The user should be able to rebuild it as necessary.

Thanks for the Regex!

RupertAvery commented 8 months ago

Using this algorithm as a plain search results doesn't usually give a good set of results (although there still may be a lot of bugs).

When the number of search tokens is smaller than the target, of course it's Jaccard index is going to be low, and instead a text or token search will yield better results.

But, still think it can be useful for matching or grouping dynamic prompts together, possibly as a preprocessing step. I'm just typing this mostly to keep the idea in mind. Searching against prompts will usually return individual prompts, so there will be a lot of results, but a lot of them will be similar. So perhaps we could use it to group together prompts so they appear as one "group of prompts", with all the associated images grouped under them.

curiousjp commented 8 months ago

When the number of search tokens is smaller than the target, of course it's Jaccard index is going to be low, and instead a text or token search will yield better results.

One possible alternative here is that instead of calculating the Jaccard, you can just calculate the size of the intersection of the two sets divided by the size of the search-term set. Perhaps as a second option.

It sounds like in some ways you could be working towards a clustering solution - while I'm not sure it would be a good fit for DT's existing UI, some people have done some interesting work on clustering their prompts along with another metric (like clip score) as a way to find "good prompts" - see, e.g. here.
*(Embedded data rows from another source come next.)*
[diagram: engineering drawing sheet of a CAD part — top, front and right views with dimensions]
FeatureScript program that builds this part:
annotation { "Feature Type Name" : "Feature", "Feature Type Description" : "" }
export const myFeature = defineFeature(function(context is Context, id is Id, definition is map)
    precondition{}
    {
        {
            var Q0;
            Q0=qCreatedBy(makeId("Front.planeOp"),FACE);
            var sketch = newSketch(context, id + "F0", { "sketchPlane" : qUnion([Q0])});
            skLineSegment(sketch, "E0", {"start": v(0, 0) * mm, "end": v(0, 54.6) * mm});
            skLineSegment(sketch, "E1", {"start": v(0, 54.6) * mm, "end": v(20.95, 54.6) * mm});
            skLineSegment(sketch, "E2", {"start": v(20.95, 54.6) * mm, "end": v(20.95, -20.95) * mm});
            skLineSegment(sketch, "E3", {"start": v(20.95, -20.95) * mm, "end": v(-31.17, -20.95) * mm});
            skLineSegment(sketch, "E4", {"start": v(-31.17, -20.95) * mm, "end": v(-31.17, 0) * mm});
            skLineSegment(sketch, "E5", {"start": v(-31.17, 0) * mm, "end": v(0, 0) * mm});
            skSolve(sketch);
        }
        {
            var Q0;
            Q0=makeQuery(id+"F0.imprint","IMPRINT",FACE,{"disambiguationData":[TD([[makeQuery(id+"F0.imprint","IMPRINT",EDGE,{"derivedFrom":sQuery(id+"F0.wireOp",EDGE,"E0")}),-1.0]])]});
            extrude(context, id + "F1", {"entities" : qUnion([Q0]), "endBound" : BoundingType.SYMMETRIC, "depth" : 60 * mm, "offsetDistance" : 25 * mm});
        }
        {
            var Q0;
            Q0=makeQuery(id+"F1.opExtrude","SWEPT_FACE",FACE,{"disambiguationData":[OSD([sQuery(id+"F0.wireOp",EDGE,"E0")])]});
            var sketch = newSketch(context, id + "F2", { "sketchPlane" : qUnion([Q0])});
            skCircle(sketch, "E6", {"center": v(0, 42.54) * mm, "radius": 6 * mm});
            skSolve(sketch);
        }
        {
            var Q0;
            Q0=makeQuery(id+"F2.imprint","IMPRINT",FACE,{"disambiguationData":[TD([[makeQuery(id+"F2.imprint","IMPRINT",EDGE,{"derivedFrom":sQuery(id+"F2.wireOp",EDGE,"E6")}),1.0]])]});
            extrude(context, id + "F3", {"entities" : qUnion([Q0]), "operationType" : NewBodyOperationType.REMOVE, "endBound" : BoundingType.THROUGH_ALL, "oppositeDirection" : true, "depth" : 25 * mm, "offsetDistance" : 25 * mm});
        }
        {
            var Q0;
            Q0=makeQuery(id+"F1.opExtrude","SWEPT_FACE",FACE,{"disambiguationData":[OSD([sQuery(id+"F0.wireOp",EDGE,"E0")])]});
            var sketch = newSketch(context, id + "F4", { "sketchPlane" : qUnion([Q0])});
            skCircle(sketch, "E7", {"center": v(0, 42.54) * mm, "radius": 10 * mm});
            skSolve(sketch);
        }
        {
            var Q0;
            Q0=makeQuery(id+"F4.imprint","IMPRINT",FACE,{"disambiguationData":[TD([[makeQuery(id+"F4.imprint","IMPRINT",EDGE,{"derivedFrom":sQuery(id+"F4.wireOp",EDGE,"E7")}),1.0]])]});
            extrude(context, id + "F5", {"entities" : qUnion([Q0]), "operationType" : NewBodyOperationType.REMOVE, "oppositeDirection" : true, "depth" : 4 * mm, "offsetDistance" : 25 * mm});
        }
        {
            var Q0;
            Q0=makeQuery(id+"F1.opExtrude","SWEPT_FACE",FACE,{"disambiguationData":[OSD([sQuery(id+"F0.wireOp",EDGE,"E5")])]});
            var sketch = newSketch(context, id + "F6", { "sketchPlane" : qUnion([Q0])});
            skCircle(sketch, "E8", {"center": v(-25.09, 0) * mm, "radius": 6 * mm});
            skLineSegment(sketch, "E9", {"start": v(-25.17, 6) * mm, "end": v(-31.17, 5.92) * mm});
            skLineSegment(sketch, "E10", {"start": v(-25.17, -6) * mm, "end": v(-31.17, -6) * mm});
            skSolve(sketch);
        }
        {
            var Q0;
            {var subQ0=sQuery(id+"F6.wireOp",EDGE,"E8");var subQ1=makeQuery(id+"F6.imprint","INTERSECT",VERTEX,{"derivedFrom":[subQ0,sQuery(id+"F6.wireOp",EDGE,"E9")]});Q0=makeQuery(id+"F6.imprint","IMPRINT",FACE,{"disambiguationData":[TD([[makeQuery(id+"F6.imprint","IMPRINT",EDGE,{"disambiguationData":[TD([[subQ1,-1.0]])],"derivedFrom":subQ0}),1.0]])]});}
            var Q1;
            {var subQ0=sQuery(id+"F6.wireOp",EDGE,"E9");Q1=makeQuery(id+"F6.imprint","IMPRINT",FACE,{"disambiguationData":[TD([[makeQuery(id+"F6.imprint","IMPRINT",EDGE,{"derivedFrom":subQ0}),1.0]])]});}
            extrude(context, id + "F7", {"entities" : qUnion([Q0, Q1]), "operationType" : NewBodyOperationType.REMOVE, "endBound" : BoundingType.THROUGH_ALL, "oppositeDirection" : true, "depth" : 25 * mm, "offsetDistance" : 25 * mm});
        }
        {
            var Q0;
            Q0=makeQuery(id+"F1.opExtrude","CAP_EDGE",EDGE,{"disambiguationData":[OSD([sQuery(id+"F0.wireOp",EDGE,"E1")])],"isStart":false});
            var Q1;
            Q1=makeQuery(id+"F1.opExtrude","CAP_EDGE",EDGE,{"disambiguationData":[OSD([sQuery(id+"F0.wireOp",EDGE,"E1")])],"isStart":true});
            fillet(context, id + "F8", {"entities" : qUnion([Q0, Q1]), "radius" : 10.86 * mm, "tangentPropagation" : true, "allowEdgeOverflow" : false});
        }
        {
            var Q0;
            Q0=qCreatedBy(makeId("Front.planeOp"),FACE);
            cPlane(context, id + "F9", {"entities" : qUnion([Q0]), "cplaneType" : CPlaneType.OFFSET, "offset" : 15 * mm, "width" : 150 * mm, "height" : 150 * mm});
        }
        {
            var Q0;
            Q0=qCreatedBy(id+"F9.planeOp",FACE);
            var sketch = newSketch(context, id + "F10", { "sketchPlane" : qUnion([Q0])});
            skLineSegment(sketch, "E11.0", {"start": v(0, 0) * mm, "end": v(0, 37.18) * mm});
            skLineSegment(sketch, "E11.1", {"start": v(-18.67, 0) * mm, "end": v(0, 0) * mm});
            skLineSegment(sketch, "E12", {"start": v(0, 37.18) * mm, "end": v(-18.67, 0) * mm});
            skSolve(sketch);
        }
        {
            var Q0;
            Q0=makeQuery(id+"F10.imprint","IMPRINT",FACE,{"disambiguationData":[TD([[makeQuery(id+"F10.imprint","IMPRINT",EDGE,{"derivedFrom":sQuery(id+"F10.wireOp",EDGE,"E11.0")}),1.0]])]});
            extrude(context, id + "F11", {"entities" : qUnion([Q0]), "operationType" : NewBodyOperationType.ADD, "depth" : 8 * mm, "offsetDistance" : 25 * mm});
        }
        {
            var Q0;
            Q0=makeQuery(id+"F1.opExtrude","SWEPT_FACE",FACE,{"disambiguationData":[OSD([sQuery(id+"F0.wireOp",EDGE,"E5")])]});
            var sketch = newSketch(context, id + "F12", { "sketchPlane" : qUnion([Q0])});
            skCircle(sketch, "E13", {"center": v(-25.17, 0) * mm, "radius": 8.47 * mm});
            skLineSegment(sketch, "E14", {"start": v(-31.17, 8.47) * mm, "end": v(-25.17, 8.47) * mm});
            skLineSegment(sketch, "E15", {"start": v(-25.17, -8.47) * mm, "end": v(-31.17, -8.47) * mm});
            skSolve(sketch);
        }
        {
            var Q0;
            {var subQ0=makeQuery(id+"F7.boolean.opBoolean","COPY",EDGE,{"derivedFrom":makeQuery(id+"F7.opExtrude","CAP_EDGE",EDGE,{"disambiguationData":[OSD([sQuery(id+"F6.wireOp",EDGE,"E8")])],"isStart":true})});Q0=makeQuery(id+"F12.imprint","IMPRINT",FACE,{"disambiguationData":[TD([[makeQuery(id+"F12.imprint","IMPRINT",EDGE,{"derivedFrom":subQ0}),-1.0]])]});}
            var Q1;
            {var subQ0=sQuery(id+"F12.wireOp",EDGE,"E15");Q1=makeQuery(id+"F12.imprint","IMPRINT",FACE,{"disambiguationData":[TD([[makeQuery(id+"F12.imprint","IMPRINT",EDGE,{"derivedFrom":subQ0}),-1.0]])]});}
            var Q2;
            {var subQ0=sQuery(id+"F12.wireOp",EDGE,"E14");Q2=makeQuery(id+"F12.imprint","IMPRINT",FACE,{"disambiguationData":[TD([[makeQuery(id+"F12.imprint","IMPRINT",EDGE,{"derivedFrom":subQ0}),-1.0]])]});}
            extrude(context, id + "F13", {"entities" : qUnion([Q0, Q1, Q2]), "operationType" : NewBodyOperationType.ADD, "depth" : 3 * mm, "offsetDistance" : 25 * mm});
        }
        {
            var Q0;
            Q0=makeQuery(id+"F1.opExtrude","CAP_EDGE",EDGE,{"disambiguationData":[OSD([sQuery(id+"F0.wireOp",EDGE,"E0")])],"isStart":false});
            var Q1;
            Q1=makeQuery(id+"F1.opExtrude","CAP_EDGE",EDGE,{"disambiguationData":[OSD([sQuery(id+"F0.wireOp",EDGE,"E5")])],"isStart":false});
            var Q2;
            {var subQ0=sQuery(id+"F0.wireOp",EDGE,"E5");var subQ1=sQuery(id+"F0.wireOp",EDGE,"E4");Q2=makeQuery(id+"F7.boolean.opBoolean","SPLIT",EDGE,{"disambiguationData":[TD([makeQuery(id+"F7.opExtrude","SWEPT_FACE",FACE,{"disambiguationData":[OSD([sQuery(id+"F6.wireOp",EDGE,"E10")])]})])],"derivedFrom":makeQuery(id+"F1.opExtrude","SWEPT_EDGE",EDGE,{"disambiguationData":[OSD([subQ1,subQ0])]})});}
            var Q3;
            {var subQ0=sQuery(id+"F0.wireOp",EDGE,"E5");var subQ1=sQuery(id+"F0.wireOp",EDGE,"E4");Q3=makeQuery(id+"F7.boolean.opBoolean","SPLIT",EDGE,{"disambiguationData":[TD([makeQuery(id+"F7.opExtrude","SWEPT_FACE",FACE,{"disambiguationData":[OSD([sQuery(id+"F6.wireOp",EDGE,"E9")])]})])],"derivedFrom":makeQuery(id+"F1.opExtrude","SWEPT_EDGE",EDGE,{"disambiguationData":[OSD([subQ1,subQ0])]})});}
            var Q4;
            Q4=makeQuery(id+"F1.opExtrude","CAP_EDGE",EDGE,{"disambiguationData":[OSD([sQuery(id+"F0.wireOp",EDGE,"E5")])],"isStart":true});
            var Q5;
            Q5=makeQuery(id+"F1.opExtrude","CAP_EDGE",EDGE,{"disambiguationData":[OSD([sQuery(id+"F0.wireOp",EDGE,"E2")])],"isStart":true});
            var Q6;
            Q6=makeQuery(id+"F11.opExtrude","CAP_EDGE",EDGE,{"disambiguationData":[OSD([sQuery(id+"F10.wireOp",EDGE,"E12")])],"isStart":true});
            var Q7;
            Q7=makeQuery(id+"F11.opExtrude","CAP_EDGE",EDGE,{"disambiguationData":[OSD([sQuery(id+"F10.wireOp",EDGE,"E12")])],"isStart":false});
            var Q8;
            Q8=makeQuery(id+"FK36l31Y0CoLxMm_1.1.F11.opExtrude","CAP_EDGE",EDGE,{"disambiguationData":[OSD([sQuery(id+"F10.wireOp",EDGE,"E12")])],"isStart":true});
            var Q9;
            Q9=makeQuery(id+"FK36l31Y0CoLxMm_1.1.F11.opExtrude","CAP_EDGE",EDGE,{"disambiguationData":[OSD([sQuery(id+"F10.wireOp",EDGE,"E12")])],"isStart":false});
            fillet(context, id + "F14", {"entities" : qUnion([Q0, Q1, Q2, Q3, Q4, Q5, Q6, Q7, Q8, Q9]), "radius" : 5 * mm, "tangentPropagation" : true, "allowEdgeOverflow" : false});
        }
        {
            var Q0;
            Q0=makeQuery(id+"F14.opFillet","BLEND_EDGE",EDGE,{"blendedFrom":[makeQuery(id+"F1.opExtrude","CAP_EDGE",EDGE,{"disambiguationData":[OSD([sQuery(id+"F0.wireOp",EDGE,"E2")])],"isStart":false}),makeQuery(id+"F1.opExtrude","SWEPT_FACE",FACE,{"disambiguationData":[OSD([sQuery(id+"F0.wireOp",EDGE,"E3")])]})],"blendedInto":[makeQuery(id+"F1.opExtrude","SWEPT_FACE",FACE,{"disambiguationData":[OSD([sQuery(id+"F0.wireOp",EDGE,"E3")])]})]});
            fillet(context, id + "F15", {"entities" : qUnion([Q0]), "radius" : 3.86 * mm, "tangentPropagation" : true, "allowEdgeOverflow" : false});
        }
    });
curiousjp commented 5 months ago

Did you end up exploring this space further? I have recently been playing with cluster visualisations - I use a tagger to tag all the images under a folder, and then encode those into a big vector for each image. The vectors get dimensionally reduced using umap, and then clustered with hdbscan. Finally, I scatter plot them in a workbook, using a local http server shim to serve the image as part of the tooltip when you mouse over each datapoint. It works surprisingly well - the biggest irritation is that nobody seems to have an out of the box solution for displaying jupyter output cells full screen.

I'm not sure something like this would be a good fit for Diffusion.Toolkit, but I thought I'd mention it in case it gave you any ideas.